Transnational Religions: The Roman Catholic Church in Brazil & the Orthodox Church in Russia

Sociology of Religion, Winter, 2001 by Ralph Della Cava

Nor has the Vatican been disappointed. It had long contended that the blame for the ebbing over the past decades of Catholicism's religious monopoly throughout Latin America lay squarely with the singular, capital excess of the progressives: they had substituted the people's "tried and true" faith and "down-home" religion with Marxism.

Checkmating Pentecostalism and internal dissidents is one thing. The restoration of one-time, territorially based, religious monopolies is another. Indeed, the latter -- like the ancien regime -- is just as unlikely ever again to come to pass -- be it in Brazil or Russia, political lobbying and special legislation notwithstanding.

Moreover, the European wing of world Catholicism is swiftly making itself over, cognizant as it is of its own minority status not only within Europe and around the globe, but also even within some agencies of the Roman Curia, the Vatican's administrative arm. No longer the hegemonic faith of a small, once triumphant Christian outpost of earth, West European Catholicism is fashioning a future role for the Church in world affairs more along moral rather than doctrinal lines. Thus, it presents itself as the ethical standard-bearer of a planetary civil society, a champion of social justice, and defender of human rights, regardless of confession, race, or nationality (Casanova 1997). Italy's renowned "Vatican-watcher," Marco Politi, considers this new direction "a card Catholicism cannot allow itself to lose...."(Politi 1999).
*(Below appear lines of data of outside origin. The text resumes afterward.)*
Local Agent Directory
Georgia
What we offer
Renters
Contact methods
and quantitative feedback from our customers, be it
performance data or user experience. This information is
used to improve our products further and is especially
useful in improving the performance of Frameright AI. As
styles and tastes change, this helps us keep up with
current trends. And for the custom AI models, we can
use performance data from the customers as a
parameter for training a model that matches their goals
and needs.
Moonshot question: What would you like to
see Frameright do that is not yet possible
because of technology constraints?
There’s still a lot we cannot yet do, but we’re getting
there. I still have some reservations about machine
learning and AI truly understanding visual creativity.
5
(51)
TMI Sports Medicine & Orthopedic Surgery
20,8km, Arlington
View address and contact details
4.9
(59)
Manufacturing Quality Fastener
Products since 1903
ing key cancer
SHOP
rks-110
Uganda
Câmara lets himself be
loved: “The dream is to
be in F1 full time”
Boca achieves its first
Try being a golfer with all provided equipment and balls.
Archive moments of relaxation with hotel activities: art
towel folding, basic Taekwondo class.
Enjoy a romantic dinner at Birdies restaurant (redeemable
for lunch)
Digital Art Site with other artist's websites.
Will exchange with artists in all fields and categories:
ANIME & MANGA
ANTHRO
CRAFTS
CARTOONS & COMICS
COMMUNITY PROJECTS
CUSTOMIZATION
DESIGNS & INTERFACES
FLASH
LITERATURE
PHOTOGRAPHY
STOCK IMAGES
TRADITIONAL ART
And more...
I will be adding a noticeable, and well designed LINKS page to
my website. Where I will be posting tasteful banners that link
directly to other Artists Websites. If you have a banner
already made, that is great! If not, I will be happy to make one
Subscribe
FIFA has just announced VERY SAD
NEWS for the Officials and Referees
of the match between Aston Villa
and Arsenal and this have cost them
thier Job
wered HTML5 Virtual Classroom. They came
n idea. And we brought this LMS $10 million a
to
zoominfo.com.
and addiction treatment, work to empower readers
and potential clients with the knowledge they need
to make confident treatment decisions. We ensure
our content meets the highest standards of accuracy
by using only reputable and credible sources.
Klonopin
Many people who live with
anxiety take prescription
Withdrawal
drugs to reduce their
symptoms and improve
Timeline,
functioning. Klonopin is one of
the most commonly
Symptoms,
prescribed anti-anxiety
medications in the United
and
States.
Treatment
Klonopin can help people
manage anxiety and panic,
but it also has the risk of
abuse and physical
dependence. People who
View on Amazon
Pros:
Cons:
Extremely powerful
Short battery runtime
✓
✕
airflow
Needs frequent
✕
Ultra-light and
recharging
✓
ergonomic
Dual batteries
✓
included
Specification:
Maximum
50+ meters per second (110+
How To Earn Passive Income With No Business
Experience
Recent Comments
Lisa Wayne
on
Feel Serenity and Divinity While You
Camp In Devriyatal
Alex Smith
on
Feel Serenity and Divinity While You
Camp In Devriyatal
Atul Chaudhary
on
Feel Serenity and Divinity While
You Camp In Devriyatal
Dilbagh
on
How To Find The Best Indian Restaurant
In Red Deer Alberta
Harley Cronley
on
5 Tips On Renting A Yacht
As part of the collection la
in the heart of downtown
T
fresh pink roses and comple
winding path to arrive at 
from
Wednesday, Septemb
That, in part, is why the Brazilian church's progressives are still not entirely out of the picture. Their earlier yeoman's role in defining Brazil's civil society, their continuing (but ebbing) influence over the National Conference of Brazil's Bishops, and their retention of crucial positions within its permanent secretariat (roundly defeating the conservatives' bid for control in one election after another) in part explain their "staying power."

But, it is precisely their recent and resonating effort to restructure the church as the "Moral Watchdog" of Brazilian society -- as Kenneth Serbin (1998) has so perceptively pointed Out -- that is also entirely consistent with the "make-over" now in progress in Europe. Indeed, this "harmony of interests" has understandably won them support from progressive elements both within Brazil and the world church. In this regard, links to the "Universal Church," to its ongoing, clashing debates, to the forming (and reforming) of factions across the world order over the church's role in society, and a commitment (or resignation) to a pluralistic world do indeed stand progressives in good stead. In fact, they remain the direct heirs to the openness of Vatican Council II and to the continuing process of "aggiornamento" (i.e., "updating" the church to modern times) and they have successfully invoked these principles (however much they continue to be under attack) as justification for their pursuits.